(Collected data entries)
════════════════════

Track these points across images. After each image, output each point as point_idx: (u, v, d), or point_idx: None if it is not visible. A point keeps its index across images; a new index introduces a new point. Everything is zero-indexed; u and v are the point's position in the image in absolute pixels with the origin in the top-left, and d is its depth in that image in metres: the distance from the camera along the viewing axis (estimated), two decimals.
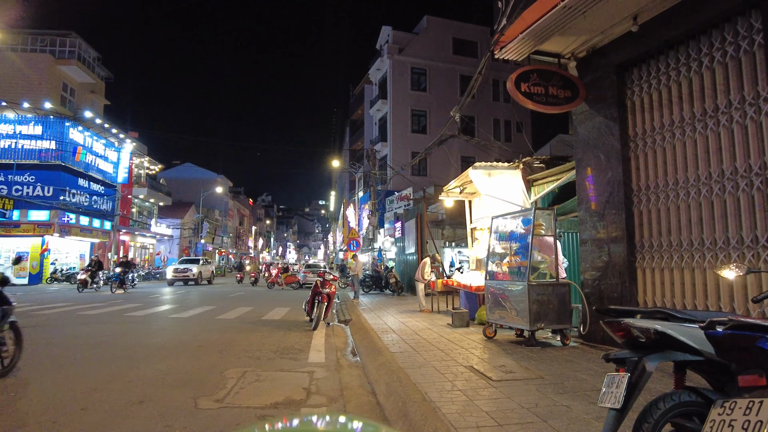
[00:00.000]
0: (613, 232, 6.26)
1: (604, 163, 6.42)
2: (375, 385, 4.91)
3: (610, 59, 6.40)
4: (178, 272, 26.31)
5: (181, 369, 5.43)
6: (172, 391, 4.47)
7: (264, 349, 6.75)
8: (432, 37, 33.53)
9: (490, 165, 8.88)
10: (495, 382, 4.48)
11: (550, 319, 6.27)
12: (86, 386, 4.61)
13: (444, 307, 11.21)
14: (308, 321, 9.62)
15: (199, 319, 10.26)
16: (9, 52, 26.58)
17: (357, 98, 44.09)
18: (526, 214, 6.79)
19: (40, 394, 4.33)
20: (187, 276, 26.20)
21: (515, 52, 6.66)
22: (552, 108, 6.53)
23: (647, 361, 2.11)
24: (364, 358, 6.28)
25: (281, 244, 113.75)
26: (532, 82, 6.48)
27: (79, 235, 26.97)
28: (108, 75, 32.61)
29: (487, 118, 33.12)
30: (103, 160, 29.69)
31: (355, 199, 38.07)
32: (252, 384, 4.82)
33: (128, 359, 5.95)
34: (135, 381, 4.85)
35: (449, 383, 4.43)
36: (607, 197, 6.35)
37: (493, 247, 7.39)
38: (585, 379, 4.58)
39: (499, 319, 6.83)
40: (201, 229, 46.35)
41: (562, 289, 6.42)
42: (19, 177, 24.96)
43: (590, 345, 6.33)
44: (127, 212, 33.68)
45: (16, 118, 25.23)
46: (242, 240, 72.77)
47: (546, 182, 8.55)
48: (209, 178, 55.88)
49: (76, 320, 9.71)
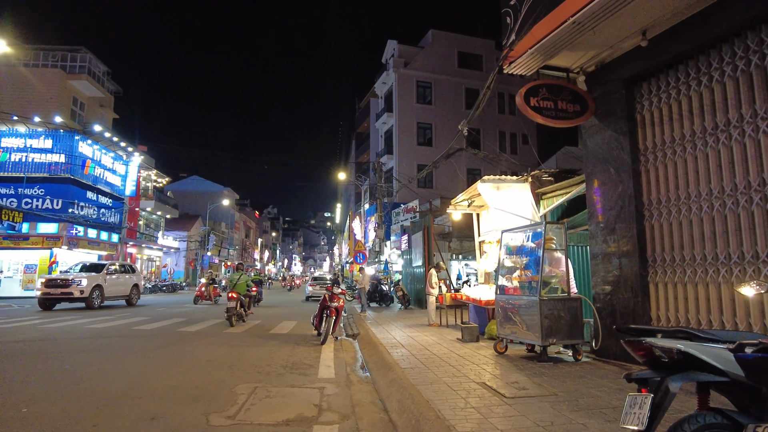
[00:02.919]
0: (625, 246, 6.22)
1: (615, 177, 6.40)
2: (386, 402, 4.86)
3: (619, 74, 6.41)
4: (51, 286, 15.95)
5: (191, 384, 5.41)
6: (183, 408, 4.45)
7: (273, 364, 6.72)
8: (437, 51, 33.82)
9: (499, 179, 8.88)
10: (508, 399, 4.43)
11: (561, 334, 6.21)
12: (96, 401, 4.59)
13: (452, 321, 11.14)
14: (316, 335, 9.57)
15: None
16: (21, 67, 27.04)
17: (363, 111, 44.37)
18: (536, 228, 6.77)
19: (52, 408, 4.32)
20: (70, 294, 15.95)
21: (524, 67, 6.69)
22: (561, 122, 6.54)
23: (671, 382, 2.08)
24: (374, 374, 6.23)
25: (287, 257, 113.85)
26: (542, 96, 6.49)
27: (87, 248, 27.09)
28: (117, 89, 33.05)
29: (493, 130, 33.23)
30: (111, 173, 29.95)
31: (361, 212, 38.12)
32: (263, 400, 4.79)
33: (137, 373, 5.94)
34: (145, 396, 4.83)
35: (462, 400, 4.39)
36: (618, 211, 6.33)
37: (503, 261, 7.36)
38: (599, 395, 4.52)
39: (509, 334, 6.77)
40: (207, 242, 46.46)
41: (573, 304, 6.37)
42: (28, 190, 25.22)
43: (603, 360, 6.26)
44: (134, 225, 33.87)
45: (27, 132, 25.59)
46: (248, 252, 72.86)
47: (555, 195, 8.53)
48: (216, 190, 56.20)
49: (85, 333, 9.72)
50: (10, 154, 25.48)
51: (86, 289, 16.35)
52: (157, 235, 39.33)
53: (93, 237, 27.77)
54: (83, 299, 16.27)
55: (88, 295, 16.34)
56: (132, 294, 19.48)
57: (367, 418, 4.31)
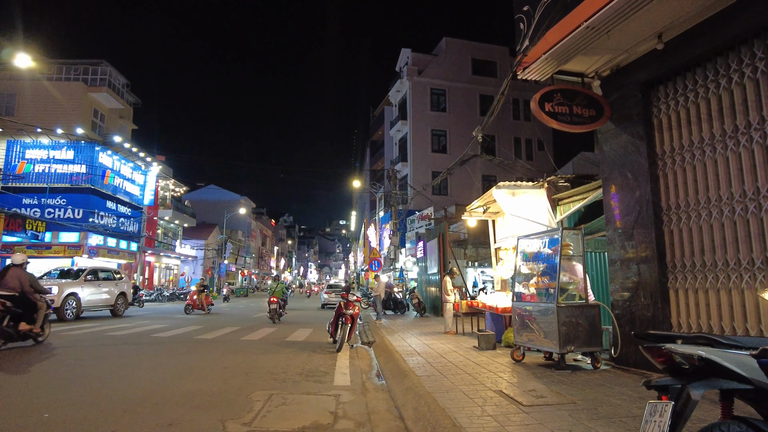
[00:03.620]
0: (643, 251, 6.12)
1: (632, 182, 6.32)
2: (402, 410, 4.84)
3: (634, 77, 6.35)
4: None
5: (207, 391, 5.45)
6: (200, 414, 4.48)
7: (289, 371, 6.74)
8: (451, 58, 33.88)
9: (514, 185, 8.82)
10: (526, 407, 4.37)
11: (579, 342, 6.12)
12: (115, 408, 4.65)
13: (469, 328, 11.06)
14: (332, 342, 9.58)
15: None
16: (45, 81, 27.77)
17: (377, 119, 44.59)
18: (552, 234, 6.70)
19: (72, 414, 4.38)
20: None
21: (538, 73, 6.67)
22: (577, 127, 6.49)
23: (692, 389, 2.03)
24: (389, 382, 6.20)
25: (303, 264, 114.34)
26: (556, 101, 6.46)
27: (106, 256, 27.57)
28: (136, 100, 33.73)
29: (508, 136, 33.07)
30: (130, 182, 30.50)
31: (376, 219, 38.17)
32: (279, 407, 4.80)
33: (155, 380, 6.00)
34: (162, 403, 4.87)
35: (479, 408, 4.34)
36: (636, 216, 6.23)
37: (519, 267, 7.30)
38: (619, 404, 4.43)
39: (527, 342, 6.70)
40: (224, 250, 46.95)
41: (591, 311, 6.27)
42: (51, 200, 25.80)
43: (622, 368, 6.14)
44: (152, 234, 34.38)
45: (50, 143, 26.23)
46: (264, 260, 73.40)
47: (572, 201, 8.44)
48: (233, 199, 56.89)
49: (105, 341, 9.86)
50: (34, 166, 26.13)
51: (57, 297, 13.85)
52: (175, 244, 39.86)
53: (113, 246, 28.26)
54: (54, 310, 13.11)
55: (59, 305, 13.90)
56: (118, 304, 17.14)
57: (383, 426, 4.29)
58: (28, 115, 26.13)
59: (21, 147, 26.13)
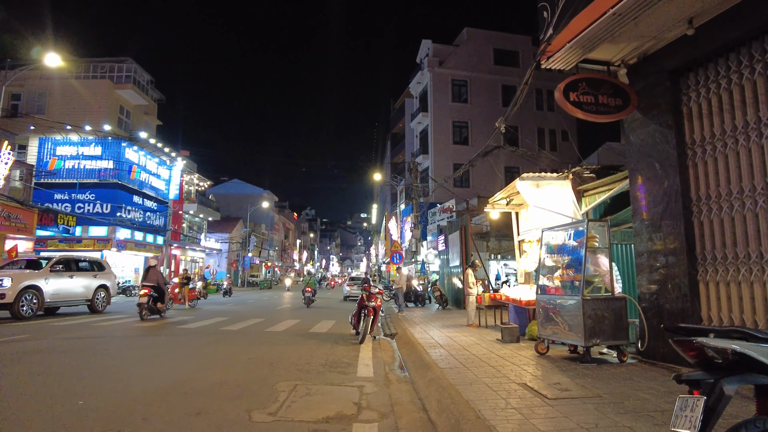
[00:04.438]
0: (672, 243, 5.98)
1: (660, 172, 6.16)
2: (425, 401, 4.85)
3: (663, 65, 6.17)
4: None
5: (233, 381, 5.55)
6: (226, 404, 4.57)
7: (313, 362, 6.81)
8: (472, 49, 33.47)
9: (538, 176, 8.69)
10: (550, 400, 4.34)
11: (605, 335, 6.03)
12: (145, 396, 4.78)
13: (492, 321, 11.00)
14: (354, 334, 9.65)
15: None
16: (72, 79, 28.48)
17: (398, 112, 44.42)
18: (578, 226, 6.60)
19: (105, 402, 4.52)
20: None
21: (562, 62, 6.54)
22: (602, 117, 6.34)
23: (726, 384, 1.98)
24: (412, 373, 6.22)
25: (324, 257, 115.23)
26: (581, 91, 6.32)
27: (134, 250, 28.26)
28: (160, 97, 34.32)
29: (532, 127, 32.58)
30: (155, 177, 31.12)
31: (397, 212, 38.15)
32: (303, 397, 4.86)
33: (182, 370, 6.14)
34: (190, 393, 4.99)
35: (503, 401, 4.32)
36: (664, 207, 6.08)
37: (544, 260, 7.21)
38: (647, 398, 4.36)
39: (551, 335, 6.63)
40: (248, 243, 47.61)
41: (617, 304, 6.17)
42: (80, 195, 26.57)
43: (650, 362, 6.03)
44: (178, 227, 35.05)
45: (79, 140, 26.95)
46: (287, 253, 74.20)
47: (597, 192, 8.29)
48: (256, 193, 57.56)
49: (131, 332, 10.13)
50: (64, 162, 26.91)
51: (9, 292, 11.68)
52: (200, 237, 40.58)
53: (139, 239, 28.93)
54: (6, 306, 11.68)
55: (12, 300, 11.71)
56: (96, 298, 14.78)
57: (407, 417, 4.31)
58: (58, 113, 26.89)
59: (52, 144, 26.92)
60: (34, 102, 28.04)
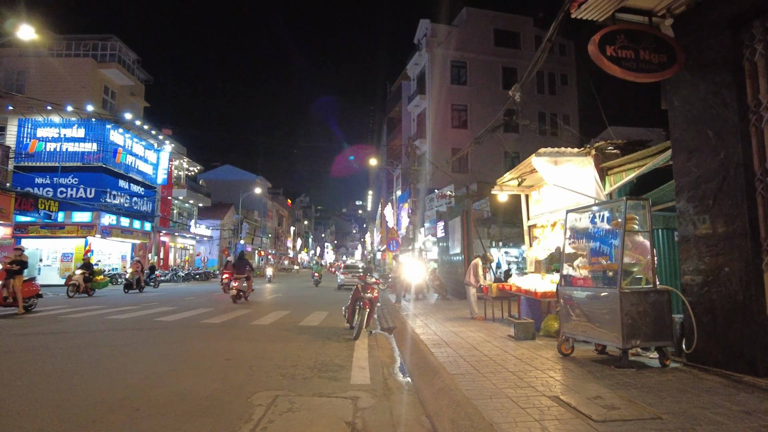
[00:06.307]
0: (729, 226, 4.99)
1: (714, 141, 5.16)
2: (435, 420, 3.88)
3: (719, 12, 5.14)
4: None
5: (201, 391, 4.56)
6: (185, 424, 3.60)
7: (300, 364, 5.85)
8: (472, 29, 32.19)
9: (557, 151, 7.66)
10: (597, 423, 3.38)
11: (646, 335, 5.07)
12: (85, 416, 3.79)
13: (498, 314, 10.05)
14: (348, 328, 8.73)
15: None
16: (54, 57, 27.06)
17: (394, 95, 43.14)
18: (611, 206, 5.61)
19: (26, 426, 3.53)
20: None
21: (596, 10, 5.49)
22: (644, 76, 5.32)
23: None
24: (417, 380, 5.26)
25: (319, 245, 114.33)
26: (619, 44, 5.29)
27: (120, 236, 27.13)
28: (147, 77, 32.89)
29: (532, 111, 31.46)
30: (142, 161, 29.91)
31: (393, 198, 37.15)
32: (284, 415, 3.90)
33: (144, 374, 5.16)
34: (144, 408, 4.00)
35: (536, 423, 3.37)
36: (720, 183, 5.09)
37: (568, 246, 6.22)
38: (723, 422, 3.39)
39: (578, 333, 5.66)
40: (240, 230, 46.48)
41: (660, 298, 5.20)
42: (63, 179, 25.37)
43: (699, 367, 5.09)
44: (166, 213, 33.89)
45: (61, 121, 25.67)
46: (281, 240, 73.13)
47: (625, 170, 7.29)
48: (248, 179, 56.31)
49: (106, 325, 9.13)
50: (45, 144, 25.66)
51: None
52: (190, 224, 39.38)
53: (126, 225, 27.79)
54: None
55: None
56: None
57: None
58: (38, 92, 25.43)
59: (32, 125, 25.64)
60: (12, 81, 26.57)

════════════════════

▶ WORK TO BE COMPLETED:
Retype the records above word for word, from their first line through the line containing "2: (375, 385, 4.91)", and leave out every picture.

▶ RESPONSE AREA:
Track these points across images. After each image, output each point as point_idx: (u, v, d), or point_idx: None if it is not visible. A point keeps its index across images; a new index introduces a new point. Everything is zero-indexed; u and v are the point's position in the image in absolute pixels with the origin in the top-left, and d is its depth in that image in metres: the distance from the camera along the viewing axis (estimated), two decimals.
[00:00.000]
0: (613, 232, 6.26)
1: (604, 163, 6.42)
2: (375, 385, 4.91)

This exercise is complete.